Dan Boyce/Inside Energy

The wind industry is clearly growing.

A new report from the American Wind Energy Association touts a record total of 88,000 jobs across the industry at the start of 2016, a 20 percent jump from a year ago.

More wind power was added than any other U.S. electricity source in 2015, beating out natural gas and solar.

 

 

 

 

Recently, Xcel Energy announced a proposal with wind company Vestas to build a 300-turbine project in eastern Colorado. It would be the state's largest wind farm. The utility is not releasing further information until May, when the project is formally filed before the Colorado Public Utilities Commission.

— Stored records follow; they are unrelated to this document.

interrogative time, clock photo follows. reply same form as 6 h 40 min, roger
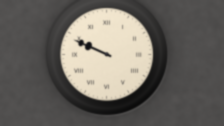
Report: 9 h 49 min
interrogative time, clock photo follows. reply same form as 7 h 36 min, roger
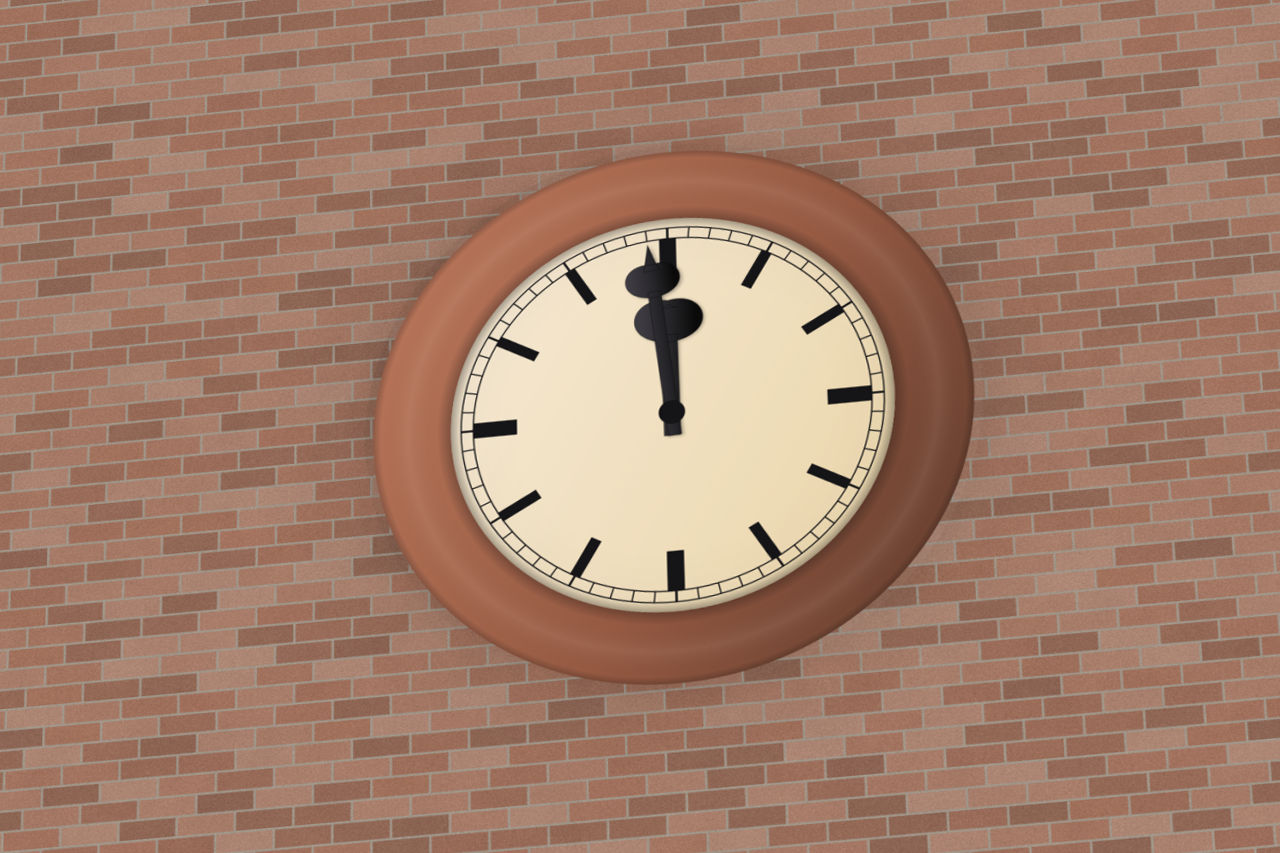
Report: 11 h 59 min
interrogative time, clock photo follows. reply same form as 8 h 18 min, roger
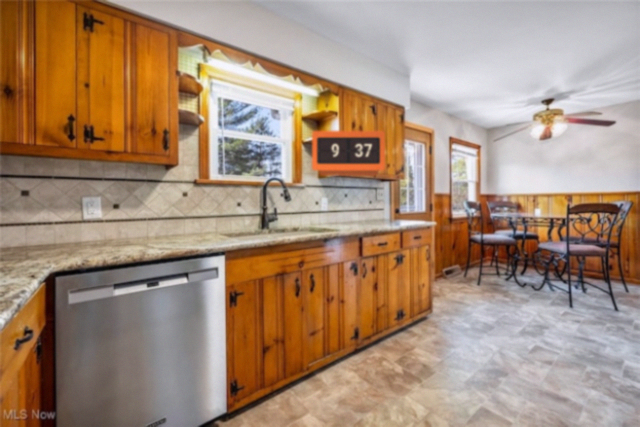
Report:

Data from the Bureau of Labor Statistics ranks wind turbine technician as the country’s fastest-growing profession. These technicians scale the tall white towers in hard hats and climbing gear, making sure those power-generating blades are spinning just right.

“I look forward to climbing up 300 feet and working on something that’s critical,” said John Crothers, who is studying to be a turbine tech at the Ecotech Institute, a technical college in Aurora, Colorado.

The number of wind turbine tech jobs is going to double in about the next eight years. But the real numbers behind that are modest, jumping from 4,400 jobs to 9,200 by 2024.

Meanwhile, tens of thousands of coal, oil and natural gas workers have been laid off in the last year.